Resources

Model Syllabi, Suggestions, and Helpful Hints

Model Syllabus Language

A carefully constructed syllabus containing references to the Honor Code and clear expectations on the instructor's expectations surrounding academic integrity can contribute significantly to fewer instances of academic dishonesty. At the beginning of each semester, we encourage instructors to engage with their students in a discussion of the Honor Code and their expectation that students abide by the Honor Code, that students familiarize themselves with the Honor Code, and that students ask questions if they are unclear regarding any expectations of the course.

Below are some suggestions for syllabus language that may helpful to instructors seeking to clearly delineate their course expectations surrounding academic integrity.

1. Affirmation of the Honor Code

Ideally all class syllabi would actively affirm the application of the Honor Code. For example:

"The College of William & Mary has had an honor code since at least 1779. Academic integrity is at the heart of the university, and we all are responsible for upholding the ideals of honor and integrity.  The student-led honor system is responsible for resolving any suspected violations of the Honor Code, and I will report all suspected instances of academic dishonesty to the honor system. The Student Handbook (www.wm.edu/studenthandbook) includes your responsibilities as a student and the full Code. Your full participation and observance of the Honor Code is expected. To read the Honor Code, see www.wm.edu/honor"

2. Define Academic Dishonesty:

At the beginning of the semester spend a few minutes discussing course expectations surrounding academic integrity. Talk to  students using clear, common language about the University's definitions and descriptions of academic violations. 

For example, plagiarism in the form of "deliberate" or "reckless" representation of another's words, thoughts, or ideas as one's own without appropriate attribution to the original author in connection with submission of academic work,whether graded or otherwise,  is a serious breach of academic integrity demanded by the Honor Code and one of the most common forms of academic misconduct processed by the honor system.  Plagiarism can take many forms and there may be a number of reasons why it occurs. The more specific instructors can be in explaining what constitutes plagiarism in their particular course, the less likely the violation is to occur. Some are examples are as follows:

“Quote and cite any words that are not your own.” “If you paraphrase the words of another, you must still give proper attribution.” "If you look it up, write it down."

Additionally, if there is a particular citation style that students must use, be specific about the style to be used and provide students resources they can use learn more about that style. 

Authorized vs. Unauthorized Collaboration

The following is an example of how the difference between unauthorized vs. authorized collaboration could be discussed in the syllabus:

"All academic work in this course, including homework, quizzes, and exams, is to be your own work, unless otherwise specifically provided.
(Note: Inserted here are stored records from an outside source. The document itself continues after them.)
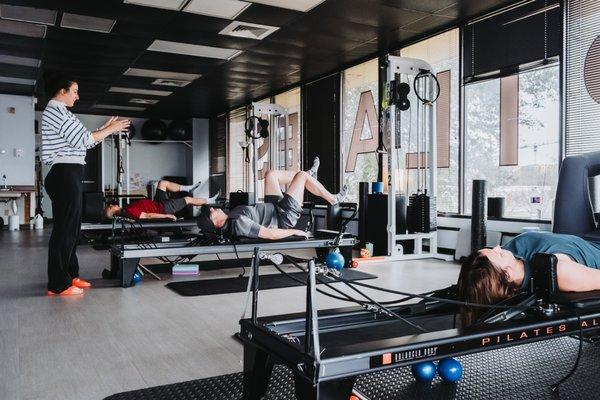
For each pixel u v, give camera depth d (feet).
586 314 6.23
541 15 16.30
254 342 5.87
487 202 17.94
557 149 16.03
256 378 5.97
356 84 24.64
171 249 13.92
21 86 30.07
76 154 12.35
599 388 6.54
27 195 35.04
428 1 16.89
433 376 6.73
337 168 25.91
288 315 6.77
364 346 4.99
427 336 5.31
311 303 4.76
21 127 32.37
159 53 22.90
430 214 18.80
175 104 35.81
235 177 37.91
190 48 22.16
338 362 4.69
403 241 20.24
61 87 12.29
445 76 20.07
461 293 7.02
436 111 20.53
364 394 6.35
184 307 11.14
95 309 10.98
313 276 4.78
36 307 11.18
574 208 9.83
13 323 9.84
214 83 29.12
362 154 24.32
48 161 12.22
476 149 18.81
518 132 17.29
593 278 6.95
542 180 16.52
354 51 22.77
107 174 40.45
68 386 6.64
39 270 16.37
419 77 18.63
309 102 28.25
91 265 17.69
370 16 18.31
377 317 7.03
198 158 41.29
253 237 14.73
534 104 16.72
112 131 12.78
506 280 6.85
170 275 15.53
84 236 26.66
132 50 22.43
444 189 20.33
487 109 18.31
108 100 34.22
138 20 18.54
It is your responsibility if you have any doubt to confirm whether or not collaboration is permitted." Whenever possible, be clear and concise. Ambiguous statements often lead to confusion by the student. For example, one phrase we do not recommend is: "You are permitted to work together, but all work submitted must be your own."  In this case, it would be helpful to clarify whether this requirement applies to, for example, graded work only, and helpful to clarify precisely what kind of collaboration is allowed.

Unauthorized materials

Be explicit about what materials students may use in completing academic assignments. If, for example, if students are not allowed use old exams, outside resources, internet articles, or any other such materials, this should be clearly stated both in the syllabus and in connection with the individual assignment.
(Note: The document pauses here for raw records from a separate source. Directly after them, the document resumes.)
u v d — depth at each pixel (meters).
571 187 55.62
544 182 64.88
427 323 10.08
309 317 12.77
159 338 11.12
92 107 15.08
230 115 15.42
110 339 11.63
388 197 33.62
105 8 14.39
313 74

3.  Resources for Additional Information

Instructors should be mindful of the needs of international and other students who, because of their cultural differences or unique prior educational experiences, may need additional supportive resources to avoid unintentionally committing academic misconduct.  We encourage you to offer extra support and feedback to these students about expectations in advance of turning in their formal assignments.

Honor in the Classroom


Advice on Fostering Academic Integrity & Tips for Preventing Honor Code Violations

Most faculty share high ideals about the importance of honesty, academic integrity, and shared respect within the university environment. Few anticipate with pleasure the challenges of dealing with student academic misconduct. The following list reflects the distilled wisdom of many faculty in far-flung institutions over the years, including links to other resources available from this website and from elsewhere.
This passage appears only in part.